Table 1.  Summary of surface area, porosity characteristics, water uptake, and gas adsorption capacities of MIL-53-Fum-Cl and MIL-53-Fum

The CO₂ versus CH₄ selectivity was calculated for a 50 : 50 (v/v) CO₂/CH₄ mixture at 273 K and 1 bar pressure. Applying IAST (ideal adsorbed solution theory) calculations on Toth-fitted isotherms yielded a selectivity of CO₂ over CH₄ (S_CO2/CH4) value of 8.5 for MIL-53-Fum-Cl, approximately twice the value of 4.5 for MIL-53-Fum (calculation details in the Supplementary Material).
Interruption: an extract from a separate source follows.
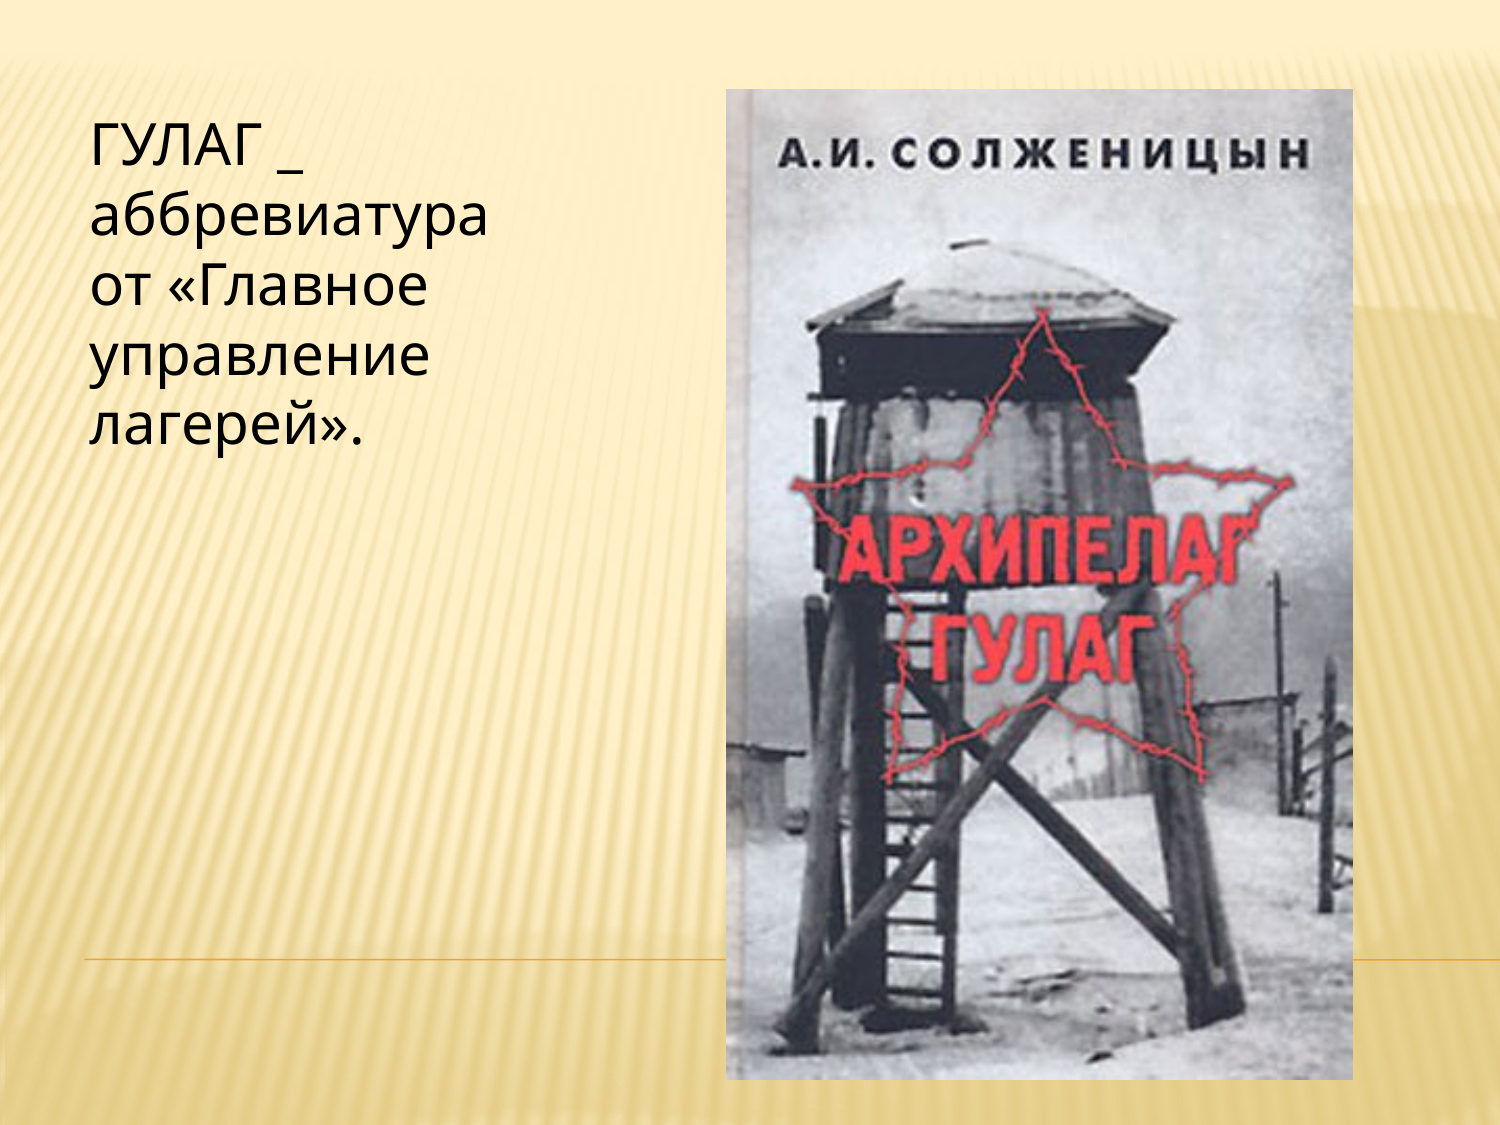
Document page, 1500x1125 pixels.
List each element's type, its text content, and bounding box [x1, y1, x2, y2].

list ГУЛАГ _ аббревиатура от «Главное управление лагерей». [75, 99, 569, 888]
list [726, 89, 1353, 1080]
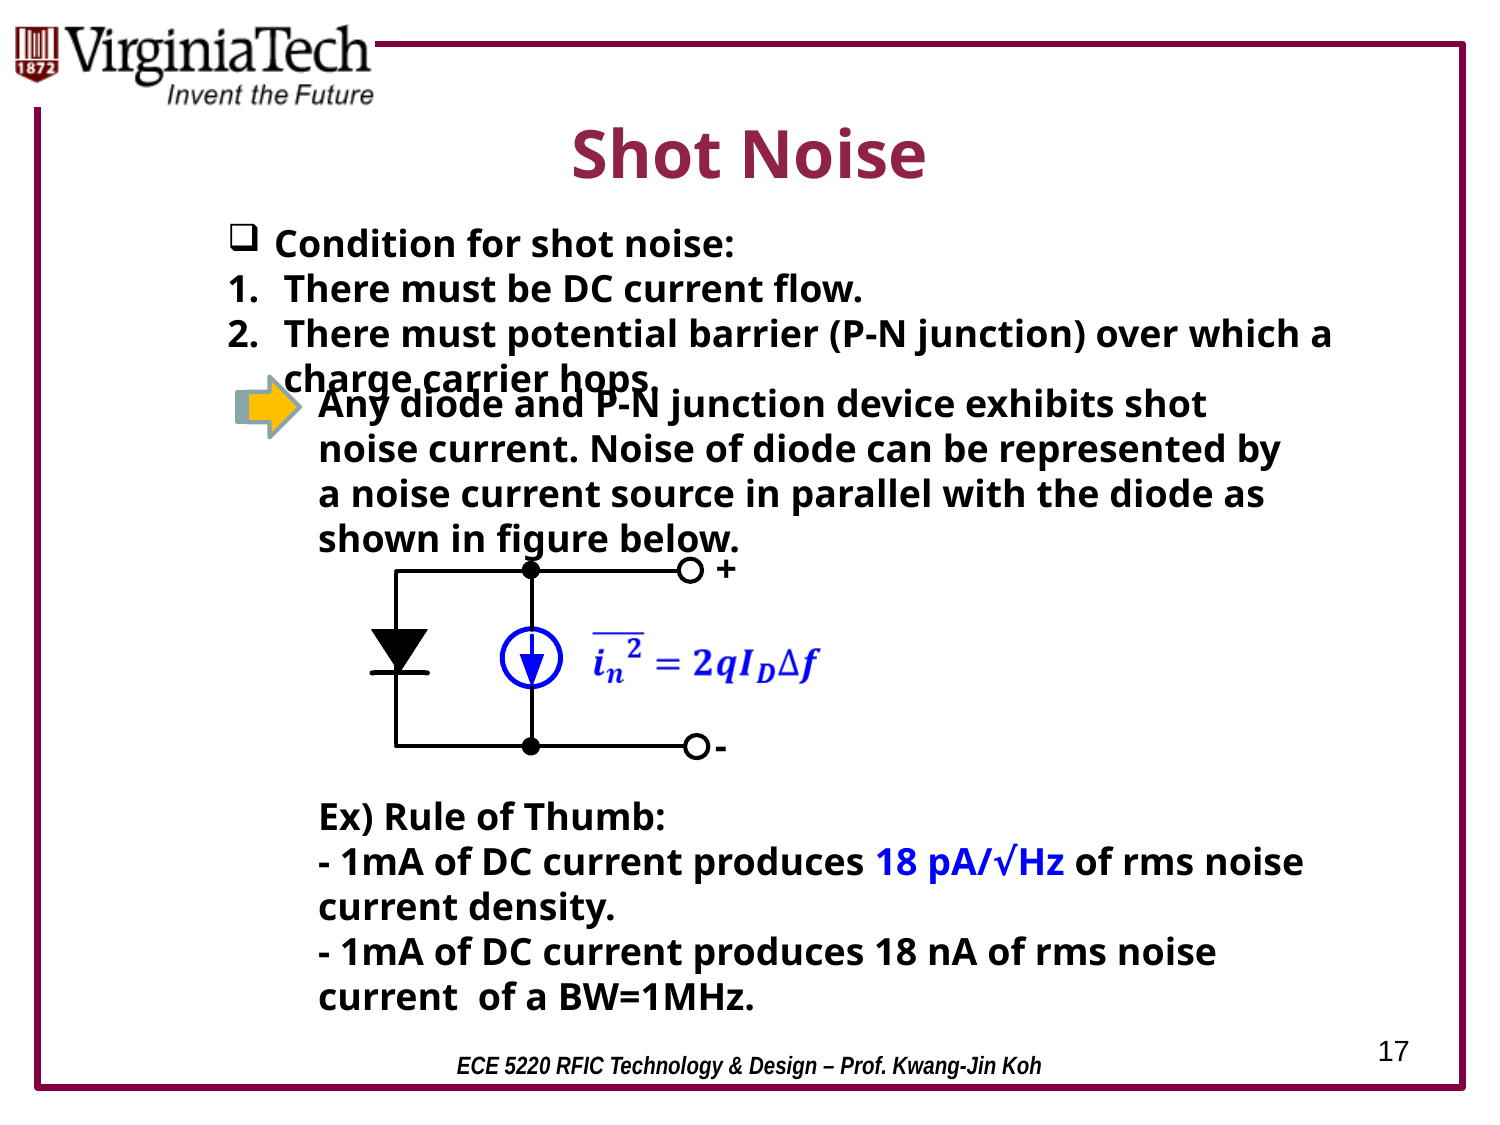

MIL-53-Fum-Cl shows a non-reversible S-shaped water vapour adsorption isotherm with a considerable hysteresis loop between the adsorption and desorption branches (Fig. 8). In the case of MIL-53-Fum, the S-shaped water adsorption isotherm is characterized by a steep increase in the narrow pressure range P/P₀ = 0.2–0.3, with the isotherm reaching a plateau, and uptake capacity of 410 mg g⁻¹ at P/P₀ = 0.9. Unlike MIL-53-Fum, MIL-53-Fum-Cl shows a fairly gradual water uptake without reaching a plateau to a water uptake capacity of 300 mg g⁻¹ at P/P₀ = 0.9. The water adsorption behaviour of MIL-53-Fum-Cl can be explained by strong H₂O–MOF interactions due to the presence of polar chlorine groups on the surface. The different shape of the desorption branch relative to the adsorption one indicates partial deterioration of the framework during water sorption. This was verified by a decrease in the surface area after water sorption from 800 to 570 m² g⁻¹, although the PXRD pattern post water sorption showed retention of crystallinity (see Fig. S12 in Supplementary Material).

Fig. 8.  Water vapour sorption isotherms of MIL-53-Fum-Cl (green) in comparison with MIL-53-Fum (blue) at 20°C (filled symbols: adsorption; empty symbols: desorption).

In summary, the in situ hydrohalogenation of acetylenedicarboxylic acid in the presence of AlCl₃·6H₂O under acetic acid modulation was shown to be a route for obtaining chloro-functionalized aluminium fumarate. The modified aluminium fumarate (MIL-53-Fum-Cl) features enhanced gas uptake capacity, affinity, and CO₂ versus CH₄ selectivity relative to the non-functionalized MOF, which highlights the benefit of chlorination. This synthesis of the first functionalized version of aluminium fumarate paves the way to other possible functionalization of this important adsorbent as a means to improving its properties.

Experimental details including materials used, syntheses, methods; infrared, Raman, NMR, EDX, and XP spectra; PXRD in the chemical stability test; nitrogen sorption isotherms; fitting of gas adsorption isotherms, and selectivity calculations are available on the Journal’s website.

The authors declare no conflicts of interest.